▶ [Brief]:
An identical transcription of the records is required.

▶ [Supplied records]:
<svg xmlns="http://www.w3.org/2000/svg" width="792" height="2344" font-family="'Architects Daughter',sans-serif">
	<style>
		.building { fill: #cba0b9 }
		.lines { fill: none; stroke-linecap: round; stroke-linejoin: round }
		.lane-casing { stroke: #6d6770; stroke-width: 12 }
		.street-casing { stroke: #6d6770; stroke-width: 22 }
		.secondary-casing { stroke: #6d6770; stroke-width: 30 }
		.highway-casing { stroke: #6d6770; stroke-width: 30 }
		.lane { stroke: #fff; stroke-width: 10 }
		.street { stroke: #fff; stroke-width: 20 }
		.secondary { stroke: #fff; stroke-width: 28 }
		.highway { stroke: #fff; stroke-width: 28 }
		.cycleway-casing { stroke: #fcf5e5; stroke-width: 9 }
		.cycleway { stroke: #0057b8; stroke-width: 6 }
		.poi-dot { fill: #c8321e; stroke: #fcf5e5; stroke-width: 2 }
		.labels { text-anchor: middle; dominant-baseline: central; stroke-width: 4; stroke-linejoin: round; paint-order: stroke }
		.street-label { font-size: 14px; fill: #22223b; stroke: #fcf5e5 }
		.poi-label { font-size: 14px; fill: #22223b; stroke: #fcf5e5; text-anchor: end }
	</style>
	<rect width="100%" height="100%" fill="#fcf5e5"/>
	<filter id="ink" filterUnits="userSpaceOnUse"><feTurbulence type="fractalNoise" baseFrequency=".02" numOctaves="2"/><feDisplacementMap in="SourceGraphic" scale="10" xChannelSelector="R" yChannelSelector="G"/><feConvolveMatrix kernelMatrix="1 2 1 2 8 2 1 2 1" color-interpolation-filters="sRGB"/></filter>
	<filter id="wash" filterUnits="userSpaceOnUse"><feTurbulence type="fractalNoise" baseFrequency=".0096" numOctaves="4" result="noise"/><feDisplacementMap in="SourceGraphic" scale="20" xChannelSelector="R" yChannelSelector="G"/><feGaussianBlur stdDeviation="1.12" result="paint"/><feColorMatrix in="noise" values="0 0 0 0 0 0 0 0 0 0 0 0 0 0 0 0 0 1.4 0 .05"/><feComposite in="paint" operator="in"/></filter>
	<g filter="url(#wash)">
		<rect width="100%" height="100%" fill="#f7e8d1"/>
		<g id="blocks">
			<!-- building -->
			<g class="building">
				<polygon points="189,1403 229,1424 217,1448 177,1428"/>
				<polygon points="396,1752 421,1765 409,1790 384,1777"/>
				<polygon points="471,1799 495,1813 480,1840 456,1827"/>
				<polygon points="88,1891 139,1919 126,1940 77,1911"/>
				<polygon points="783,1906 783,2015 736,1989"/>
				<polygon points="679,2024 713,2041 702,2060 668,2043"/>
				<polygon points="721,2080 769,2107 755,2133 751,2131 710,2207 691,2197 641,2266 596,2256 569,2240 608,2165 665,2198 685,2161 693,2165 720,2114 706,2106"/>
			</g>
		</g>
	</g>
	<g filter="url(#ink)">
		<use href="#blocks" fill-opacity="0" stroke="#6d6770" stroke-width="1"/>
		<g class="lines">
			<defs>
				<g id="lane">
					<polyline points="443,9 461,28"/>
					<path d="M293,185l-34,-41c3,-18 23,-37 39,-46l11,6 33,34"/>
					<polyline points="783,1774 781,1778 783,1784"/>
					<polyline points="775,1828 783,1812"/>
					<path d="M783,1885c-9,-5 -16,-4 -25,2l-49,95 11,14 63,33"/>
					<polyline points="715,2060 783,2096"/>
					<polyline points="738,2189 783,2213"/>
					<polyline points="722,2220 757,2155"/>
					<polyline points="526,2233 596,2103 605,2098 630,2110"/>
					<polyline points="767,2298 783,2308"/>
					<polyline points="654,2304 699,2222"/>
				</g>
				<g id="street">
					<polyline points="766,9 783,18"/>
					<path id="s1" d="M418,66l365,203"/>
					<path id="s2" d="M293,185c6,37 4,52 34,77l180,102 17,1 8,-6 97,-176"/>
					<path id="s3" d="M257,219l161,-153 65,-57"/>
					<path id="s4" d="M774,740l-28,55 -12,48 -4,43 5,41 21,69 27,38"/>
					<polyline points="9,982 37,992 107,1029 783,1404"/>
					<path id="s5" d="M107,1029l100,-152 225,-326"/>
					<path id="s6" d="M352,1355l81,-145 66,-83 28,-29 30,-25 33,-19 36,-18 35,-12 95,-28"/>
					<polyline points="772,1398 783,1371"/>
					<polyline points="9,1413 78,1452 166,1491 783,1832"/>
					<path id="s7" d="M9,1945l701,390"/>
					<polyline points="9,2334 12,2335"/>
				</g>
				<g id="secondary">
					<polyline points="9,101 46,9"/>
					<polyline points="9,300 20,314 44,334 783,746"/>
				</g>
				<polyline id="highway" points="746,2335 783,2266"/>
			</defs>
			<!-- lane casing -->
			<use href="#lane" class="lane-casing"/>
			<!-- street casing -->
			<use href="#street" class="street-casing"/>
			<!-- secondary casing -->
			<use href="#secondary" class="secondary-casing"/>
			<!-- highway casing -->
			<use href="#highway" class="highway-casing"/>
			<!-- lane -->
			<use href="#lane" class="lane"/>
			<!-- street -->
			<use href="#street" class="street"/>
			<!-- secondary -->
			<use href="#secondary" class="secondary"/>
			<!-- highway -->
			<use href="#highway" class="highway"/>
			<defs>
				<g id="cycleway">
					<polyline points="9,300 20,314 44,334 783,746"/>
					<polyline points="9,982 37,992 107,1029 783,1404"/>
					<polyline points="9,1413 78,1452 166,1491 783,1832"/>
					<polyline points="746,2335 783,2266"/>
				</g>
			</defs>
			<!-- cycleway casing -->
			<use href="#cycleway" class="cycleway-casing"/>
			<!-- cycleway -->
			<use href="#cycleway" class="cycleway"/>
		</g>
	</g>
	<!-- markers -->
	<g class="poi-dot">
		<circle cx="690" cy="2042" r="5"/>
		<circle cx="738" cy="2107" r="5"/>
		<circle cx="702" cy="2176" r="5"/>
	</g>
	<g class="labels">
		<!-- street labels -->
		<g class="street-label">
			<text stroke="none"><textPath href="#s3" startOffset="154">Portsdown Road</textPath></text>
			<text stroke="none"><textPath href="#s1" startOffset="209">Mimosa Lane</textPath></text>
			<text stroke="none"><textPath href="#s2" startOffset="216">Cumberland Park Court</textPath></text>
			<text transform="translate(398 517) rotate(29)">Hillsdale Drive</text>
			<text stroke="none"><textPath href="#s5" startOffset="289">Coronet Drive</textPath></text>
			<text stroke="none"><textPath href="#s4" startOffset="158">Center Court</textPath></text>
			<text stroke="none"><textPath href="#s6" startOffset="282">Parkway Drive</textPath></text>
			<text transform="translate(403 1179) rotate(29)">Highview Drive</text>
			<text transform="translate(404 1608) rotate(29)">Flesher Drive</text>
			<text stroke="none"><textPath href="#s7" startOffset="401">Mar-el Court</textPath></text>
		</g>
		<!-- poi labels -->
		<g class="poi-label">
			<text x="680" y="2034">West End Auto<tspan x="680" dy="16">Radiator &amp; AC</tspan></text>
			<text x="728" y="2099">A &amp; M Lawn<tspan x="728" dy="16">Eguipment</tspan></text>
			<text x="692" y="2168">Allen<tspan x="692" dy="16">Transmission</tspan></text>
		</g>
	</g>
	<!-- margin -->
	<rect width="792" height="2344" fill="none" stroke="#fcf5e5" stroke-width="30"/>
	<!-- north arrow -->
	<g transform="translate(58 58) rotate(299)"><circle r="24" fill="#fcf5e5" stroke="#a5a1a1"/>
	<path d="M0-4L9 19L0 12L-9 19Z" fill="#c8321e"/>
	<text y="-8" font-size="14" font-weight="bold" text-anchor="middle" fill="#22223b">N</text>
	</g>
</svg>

▶ [Output of the task]:
<svg xmlns="http://www.w3.org/2000/svg" width="792" height="2344" font-family="'Architects Daughter',sans-serif">
	<style>
		.building { fill: #cba0b9 }
		.lines { fill: none; stroke-linecap: round; stroke-linejoin: round }
		.lane-casing { stroke: #6d6770; stroke-width: 12 }
		.street-casing { stroke: #6d6770; stroke-width: 22 }
		.secondary-casing { stroke: #6d6770; stroke-width: 30 }
		.highway-casing { stroke: #6d6770; stroke-width: 30 }
		.lane { stroke: #fff; stroke-width: 10 }
		.street { stroke: #fff; stroke-width: 20 }
		.secondary { stroke: #fff; stroke-width: 28 }
		.highway { stroke: #fff; stroke-width: 28 }
		.cycleway-casing { stroke: #fcf5e5; stroke-width: 9 }
		.cycleway { stroke: #0057b8; stroke-width: 6 }
		.poi-dot { fill: #c8321e; stroke: #fcf5e5; stroke-width: 2 }
		.labels { text-anchor: middle; dominant-baseline: central; stroke-width: 4; stroke-linejoin: round; paint-order: stroke }
		.street-label { font-size: 14px; fill: #22223b; stroke: #fcf5e5 }
		.poi-label { font-size: 14px; fill: #22223b; stroke: #fcf5e5; text-anchor: end }
	</style>
	<rect width="100%" height="100%" fill="#fcf5e5"/>
	<filter id="ink" filterUnits="userSpaceOnUse"><feTurbulence type="fractalNoise" baseFrequency=".02" numOctaves="2"/><feDisplacementMap in="SourceGraphic" scale="10" xChannelSelector="R" yChannelSelector="G"/><feConvolveMatrix kernelMatrix="1 2 1 2 8 2 1 2 1" color-interpolation-filters="sRGB"/></filter>
	<filter id="wash" filterUnits="userSpaceOnUse"><feTurbulence type="fractalNoise" baseFrequency=".0096" numOctaves="4" result="noise"/><feDisplacementMap in="SourceGraphic" scale="20" xChannelSelector="R" yChannelSelector="G"/><feGaussianBlur stdDeviation="1.12" result="paint"/><feColorMatrix in="noise" values="0 0 0 0 0 0 0 0 0 0 0 0 0 0 0 0 0 1.4 0 .05"/><feComposite in="paint" operator="in"/></filter>
	<g filter="url(#wash)">
		<rect width="100%" height="100%" fill="#f7e8d1"/>
		<g id="blocks">
			<!-- building -->
			<g class="building">
				<polygon points="189,1403 229,1424 217,1448 177,1428"/>
				<polygon points="396,1752 421,1765 409,1790 384,1777"/>
				<polygon points="471,1799 495,1813 480,1840 456,1827"/>
				<polygon points="88,1891 139,1919 126,1940 77,1911"/>
				<polygon points="783,1906 783,2015 736,1989"/>
				<polygon points="679,2024 713,2041 702,2060 668,2043"/>
				<polygon points="721,2080 769,2107 755,2133 751,2131 710,2207 691,2197 641,2266 596,2256 569,2240 608,2165 665,2198 685,2161 693,2165 720,2114 706,2106"/>
			</g>
		</g>
	</g>
	<g filter="url(#ink)">
		<use href="#blocks" fill-opacity="0" stroke="#6d6770" stroke-width="1"/>
		<g class="lines">
			<defs>
				<g id="lane">
					<polyline points="443,9 461,28"/>
					<path d="M293,185l-34,-41c3,-18 23,-37 39,-46l11,6 33,34"/>
					<polyline points="783,1774 781,1778 783,1784"/>
					<polyline points="775,1828 783,1812"/>
					<path d="M783,1885c-9,-5 -16,-4 -25,2l-49,95 11,14 63,33"/>
					<polyline points="715,2060 783,2096"/>
					<polyline points="738,2189 783,2213"/>
					<polyline points="722,2220 757,2155"/>
					<polyline points="526,2233 596,2103 605,2098 630,2110"/>
					<polyline points="767,2298 783,2308"/>
					<polyline points="654,2304 699,2222"/>
				</g>
				<g id="street">
					<polyline points="766,9 783,18"/>
					<path id="s1" d="M418,66l365,203"/>
					<path id="s2" d="M293,185c6,37 4,52 34,77l180,102 17,1 8,-6 97,-176"/>
					<path id="s3" d="M257,219l161,-153 65,-57"/>
					<path id="s4" d="M774,740l-28,55 -12,48 -4,43 5,41 21,69 27,38"/>
					<polyline points="9,982 37,992 107,1029 783,1404"/>
					<path id="s5" d="M107,1029l100,-152 225,-326"/>
					<path id="s6" d="M352,1355l81,-145 66,-83 28,-29 30,-25 33,-19 36,-18 35,-12 95,-28"/>
					<polyline points="772,1398 783,1371"/>
					<polyline points="9,1413 78,1452 166,1491 783,1832"/>
					<path id="s7" d="M9,1945l701,390"/>
					<polyline points="9,2334 12,2335"/>
				</g>
				<g id="secondary">
					<polyline points="9,101 46,9"/>
					<polyline points="9,300 20,314 44,334 783,746"/>
				</g>
				<polyline id="highway" points="746,2335 783,2266"/>
			</defs>
			<!-- lane casing -->
			<use href="#lane" class="lane-casing"/>
			<!-- street casing -->
			<use href="#street" class="street-casing"/>
			<!-- secondary casing -->
			<use href="#secondary" class="secondary-casing"/>
			<!-- highway casing -->
			<use href="#highway" class="highway-casing"/>
			<!-- lane -->
			<use href="#lane" class="lane"/>
			<!-- street -->
			<use href="#street" class="street"/>
			<!-- secondary -->
			<use href="#secondary" class="secondary"/>
			<!-- highway -->
			<use href="#highway" class="highway"/>
			<defs>
				<g id="cycleway">
					<polyline points="9,300 20,314 44,334 783,746"/>
					<polyline points="9,982 37,992 107,1029 783,1404"/>
					<polyline points="9,1413 78,1452 166,1491 783,1832"/>
					<polyline points="746,2335 783,2266"/>
				</g>
			</defs>
			<!-- cycleway casing -->
			<use href="#cycleway" class="cycleway-casing"/>
			<!-- cycleway -->
			<use href="#cycleway" class="cycleway"/>
		</g>
	</g>
	<!-- markers -->
	<g class="poi-dot">
		<circle cx="690" cy="2042" r="5"/>
		<circle cx="738" cy="2107" r="5"/>
		<circle cx="702" cy="2176" r="5"/>
	</g>
	<g class="labels">
		<!-- street labels -->
		<g class="street-label">
			<text stroke="none"><textPath href="#s3" startOffset="154">Portsdown Road</textPath></text>
			<text stroke="none"><textPath href="#s1" startOffset="209">Mimosa Lane</textPath></text>
			<text stroke="none"><textPath href="#s2" startOffset="216">Cumberland Park Court</textPath></text>
			<text transform="translate(398 517) rotate(29)">Hillsdale Drive</text>
			<text stroke="none"><textPath href="#s5" startOffset="289">Coronet Drive</textPath></text>
			<text stroke="none"><textPath href="#s4" startOffset="158">Center Court</textPath></text>
			<text stroke="none"><textPath href="#s6" startOffset="282">Parkway Drive</textPath></text>
			<text transform="translate(403 1179) rotate(29)">Highview Drive</text>
			<text transform="translate(404 1608) rotate(29)">Flesher Drive</text>
			<text stroke="none"><textPath href="#s7" startOffset="401">Mar-el Court</textPath></text>
		</g>
		<!-- poi labels -->
		<g class="poi-label">
			<text x="680" y="2034">West End Auto<tspan x="680" dy="16">Radiator &amp; AC</tspan></text>
			<text x="728" y="2099">A &amp; M Lawn<tspan x="728" dy="16">Eguipment</tspan></text>
			<text x="692" y="2168">Allen<tspan x="692" dy="16">Transmission</tspan></text>
		</g>
	</g>
	<!-- margin -->
	<rect width="792" height="2344" fill="none" stroke="#fcf5e5" stroke-width="30"/>
	<!-- north arrow -->
	<g transform="translate(58 58) rotate(299)"><circle r="24" fill="#fcf5e5" stroke="#a5a1a1"/>
	<path d="M0-4L9 19L0 12L-9 19Z" fill="#c8321e"/>
	<text y="-8" font-size="14" font-weight="bold" text-anchor="middle" fill="#22223b">N</text>
	</g>
</svg>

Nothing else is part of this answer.